* Directive *
Render every line of text in the material below as a Markdown table with a Row column for the line's number and a Text column for the line itself, skipping blank lines. Leave the pictures out of the answer.

* Given information *

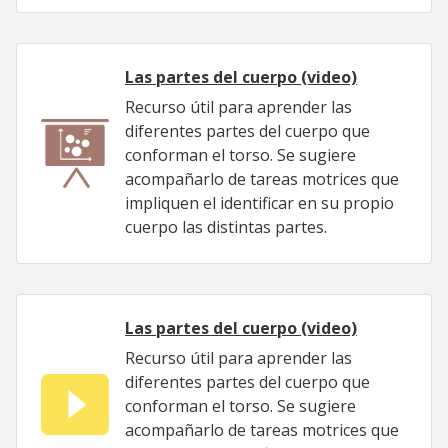
Las partes del cuerpo (video)
Recurso útil para aprender las
diferentes partes del cuerpo que
conforman el torso. Se sugiere
acompañarlo de tareas motrices que
impliquen el identificar en su propio
cuerpo las distintas partes.
Las partes del cuerpo (video)
Recurso útil para aprender las
diferentes partes del cuerpo que
conforman el torso. Se sugiere
acompañarlo de tareas motrices que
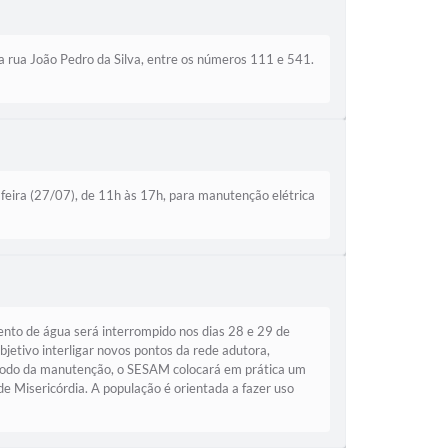
a rua João Pedro da Silva, entre os números 111 e 541.
feira (27/07), de 11h às 17h, para manutenção elétrica
to de água será interrompido nos dias 28 e 29 de
jetivo interligar novos pontos da rede adutora,
eríodo da manutenção, o SESAM colocará em prática um
e Misericórdia. A população é orientada a fazer uso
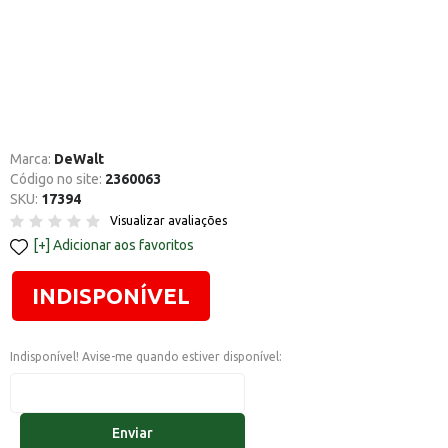
Marca:
DeWalt
Código no site:
2360063
SKU:
17394
Visualizar avaliações
Adicionar aos favoritos
INDISPONÍVEL
Indisponível! Avise-me quando estiver disponível:
Enviar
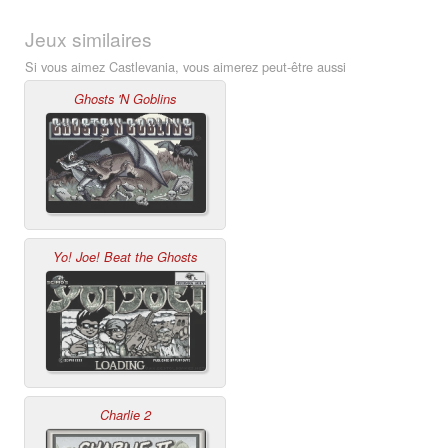
Jeux similaires
Si vous aimez Castlevania, vous aimerez peut-être aussi
Ghosts 'N Goblins
Yo! Joe! Beat the Ghosts
Charlie 2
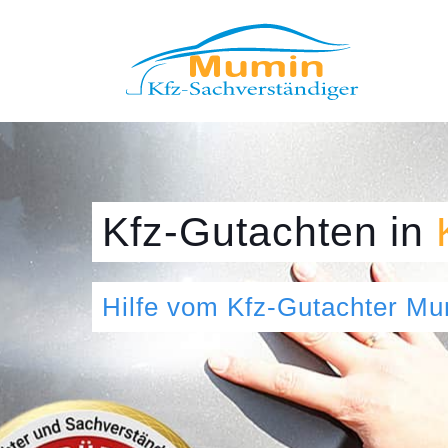
Kfz-Gutachten
in
Hilfe vom Kfz-Gutachter M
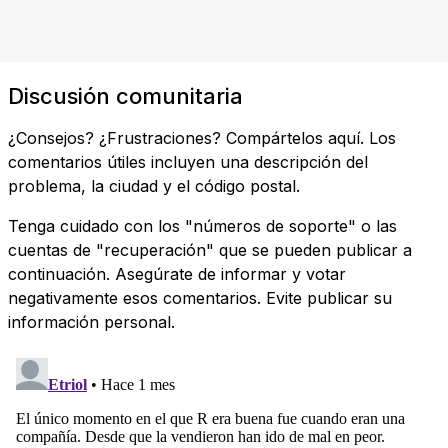
Discusión comunitaria
¿Consejos? ¿Frustraciones? Compártelos aquí. Los
comentarios útiles incluyen una descripción del
problema, la ciudad y el código postal.
Tenga cuidado con los "números de soporte" o las
cuentas de "recuperación" que se pueden publicar a
continuación. Asegúrate de informar y votar
negativamente esos comentarios. Evite publicar su
información personal.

* Completed task *
| Row | Text |
|---|---|
| 1 | Las partes del cuerpo (video) |
| 2 | Recurso útil para aprender las |
| 3 | diferentes partes del cuerpo que |
| 4 | conforman el torso. Se sugiere |
| 5 | acompañarlo de tareas motrices que |
| 6 | impliquen el identificar en su propio |
| 7 | cuerpo las distintas partes. |
| 8 | Las partes del cuerpo (video) |
| 9 | Recurso útil para aprender las |
| 10 | diferentes partes del cuerpo que |
| 11 | conforman el torso. Se sugiere |
| 12 | acompañarlo de tareas motrices que |
| 13 | a rua João Pedro da Silva, entre os números 111 e 541. |
| 14 | feira (27/07), de 11h às 17h, para manutenção elétrica |
| 15 | to de água será interrompido nos dias 28 e 29 de |
| 16 | jetivo interligar novos pontos da rede adutora, |
| 17 | eríodo da manutenção, o SESAM colocará em prática um |
| 18 | e Misericórdia. A população é orientada a fazer uso |
| 19 | Marca: |
| 20 | DeWalt |
| 21 | Código no site: |
| 22 | 2360063 |
| 23 | SKU: |
| 24 | 17394 |
| 25 | Visualizar avaliações |
| 26 | Adicionar aos favoritos |
| 27 | INDISPONÍVEL |
| 28 | Indisponível! Avise-me quando estiver disponível: |
| 29 | Enviar |
| 30 | Jeux similaires |
| 31 | Si vous aimez Castlevania, vous aimerez peut-être aussi |
| 32 | Ghosts 'N Goblins |
| 33 | Yo! Joe! Beat the Ghosts |
| 34 | Charlie 2 |
| 35 | Kfz-Gutachten |
| 36 | in |
| 37 | Hilfe vom Kfz-Gutachter M |
| 38 | Discusión comunitaria |
| 39 | ¿Consejos? ¿Frustraciones? Compártelos aquí. Los |
| 40 | comentarios útiles incluyen una descripción del |
| 41 | problema, la ciudad y el código postal. |
| 42 | Tenga cuidado con los "números de soporte" o las |
| 43 | cuentas de "recuperación" que se pueden publicar a |
| 44 | continuación. Asegúrate de informar y votar |
| 45 | negativamente esos comentarios. Evite publicar su |
| 46 | información personal. |